Temperaturen und Wetterabhängigkeiten
Die Witterung kann die Frisch- und Festbetoneigenschaften sowie die Oberflächenqualität maßgeblich negativ beeinflussen. Daher ist beim Betonieren auf Temperatur, Wind, Feuchtigkeit, Luftdruck, Sonneneinstrahlung und Niederschlag zu achten.
Anforderungen und Regelungen
Grundsätzlich soll die Einbautemperatur +30 °C nicht über- und +5 °C nicht unterschreiten. Anforderungen an das Betonieren bei hohen und niedrigen Außentemperaturen finden sich in der DIN EN 13670: Ausführung von Tragwerken aus Beton und in der DIN 1045-3: Tragwerke aus Beton, Stahlbeton und Spannbeton – Teil 3: Bauausführung. Erklärungen und Hinweise zu verschiedenen Witterungsverhältnissen enthält das Zement-Merkblatt Betontechnik B 21.
Hitze
Betonieren bei extremer Hitze birgt die Gefahr des zu schnellen Abbindens und die Gefahr des Ausdunstens. Die Betonoberfläche muss ständig feucht bleiben, damit durch das wechselweise Anfeuchten und Austrocknen keine Spannungen und damit Rissen im jungen Beton entstehen.
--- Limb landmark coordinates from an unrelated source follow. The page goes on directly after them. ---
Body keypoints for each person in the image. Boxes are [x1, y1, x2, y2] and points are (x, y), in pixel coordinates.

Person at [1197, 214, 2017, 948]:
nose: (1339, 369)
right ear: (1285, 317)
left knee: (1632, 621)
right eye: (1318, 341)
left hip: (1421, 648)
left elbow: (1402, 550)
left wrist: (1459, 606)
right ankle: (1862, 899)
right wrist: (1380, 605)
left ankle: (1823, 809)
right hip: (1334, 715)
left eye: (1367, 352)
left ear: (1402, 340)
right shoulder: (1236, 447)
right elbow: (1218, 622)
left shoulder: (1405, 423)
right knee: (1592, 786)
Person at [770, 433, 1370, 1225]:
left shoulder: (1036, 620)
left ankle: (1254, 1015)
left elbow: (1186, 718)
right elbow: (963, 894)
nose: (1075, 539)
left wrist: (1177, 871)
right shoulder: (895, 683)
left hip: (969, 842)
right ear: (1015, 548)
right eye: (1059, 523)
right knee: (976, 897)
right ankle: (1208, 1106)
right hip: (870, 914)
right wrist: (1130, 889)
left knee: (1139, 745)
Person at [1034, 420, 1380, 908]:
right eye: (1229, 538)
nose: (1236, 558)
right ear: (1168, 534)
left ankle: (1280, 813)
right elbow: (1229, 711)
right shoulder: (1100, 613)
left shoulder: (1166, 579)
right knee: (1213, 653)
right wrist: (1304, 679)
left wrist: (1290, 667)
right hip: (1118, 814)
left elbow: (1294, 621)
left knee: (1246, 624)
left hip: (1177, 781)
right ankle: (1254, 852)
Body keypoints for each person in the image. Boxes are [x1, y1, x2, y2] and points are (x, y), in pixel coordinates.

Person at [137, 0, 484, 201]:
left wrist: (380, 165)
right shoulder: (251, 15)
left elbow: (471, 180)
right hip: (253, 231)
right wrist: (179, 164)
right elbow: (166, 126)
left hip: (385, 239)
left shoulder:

Abdeckmatten können vor zu schnellem Austrocknen schützen. Dabei sollten sie nicht direkt auf dem Beton aufliegen, damit sich kein Kondenswasser bildet und zu Ausblühungen führt. Zugleich darf keine Zugluft zwischen Betonoberfläche und Abdeckung entstehen. Abdeckungen mit Jutegeweben, Strohmatten, Sandschichten oder Ähnlichem sind ständig feucht zu halten und eventuell durch eine Folie vor schneller Austrocknung zu bewahren. Auch das Besprühen der Oberflächen mit Wasser ist gebräuchlich, um ein vorzeitiges Austrocknen des Betons zu verhindern.
Wind
Neben hohen Temperatur lassen eine geringe relative Luftfeuchtigkeit (unter 50 %) in Kombination mit Wind oder Luftzug das Anmachwasser schnell verdunsten. Der Frischbeton trocknet in der Folge ebenfalls zu schnell aus und Risse können sich bilden, insbesondere bei flächenhaften und exponierten Bauteilen. Um dies zu vermeiden, ist es auch hier empfehlenswert, die Oberflächen abzudecken und zusätzlich – um Zugluft zu vermeiden – den Zwischenraum zwischen Beton und Folie abzudichten.
Regen
Das durch Regen eingetragene sogenannte Fremdwasser kann den Wasserzementwert erhöhen und die Struktur und das Gefüge des Betons verschlechtern. Auch beim jungen Beton können Regentropfen und abfließendes Regenwasser Ausblühungen oder andere bleibende Schäden hinterlassen. In diesem Fall schützt ebenfalls eine Abdeckung mit Folien oder Matten. Zusätzlich sollte das Regenwasser abgeleitet bzw. ein Überströmen des Betons verhindert werden. Mitunter ist es aber auch ratsam, bei Regenwetter das Betonieren von Sichtbetonflächen ganz auszusetzen.
Kälte und Frost
Den Normen zufolge gelten Temperaturen von unter 5 °C als niedrig. Mit zunehmender Kälte erhärtet der Zementleim immer langsamer und ab einer Temperatur von -10 °C stoppt der Erhärtungsprozess. Junger Beton kann schadlos durchfrieren, wenn seine Temperatur in den ersten drei Tagen nicht unter +10 °C fällt und seine Druckfestigkeit mindestens 5 N/mm2 beträgt. Andernfalls schädigt ein Gefrieren den Beton nachhaltig: Nach Frostende werden entstehende Hohlräume durch Kristalle ausgefüllt, die durch die sich fortsetzende Hydratation des Zements entstehen. Gefriert Wasser in noch nicht genügend erhärtetem Beton, kann das Betongefüge durch die Volumenvergrößerung gelockert und gesprengt werden.
Der Einsatz von Frostschutzmittel ist möglich, kann aber die Farbe beeinflussen und ist daher eher bei nicht sichtbaren Oberflächen zu empfehlen. In Abstimmung mit der Tragwerksplanung lassen sich zudem betontechnologische Maßnahmen ergreifen, etwa die Erhöhung des Zementgehalts auf über 300 kg/m3, der Verzicht auf Zusatzstoffe als Zementersatz und die Herabsetzung des Wasserzementwerts. Dazu können Zemente der Festigkeitsklassen 32,5 R, 42,5 R und 52,5 R genutzt werden, um bei der Hydratation mehr Wärmeenergie freizusetzen. So bleibt die Temperatur im Bauteil hoch genug für die gewünschte Festigkeitsentwicklung.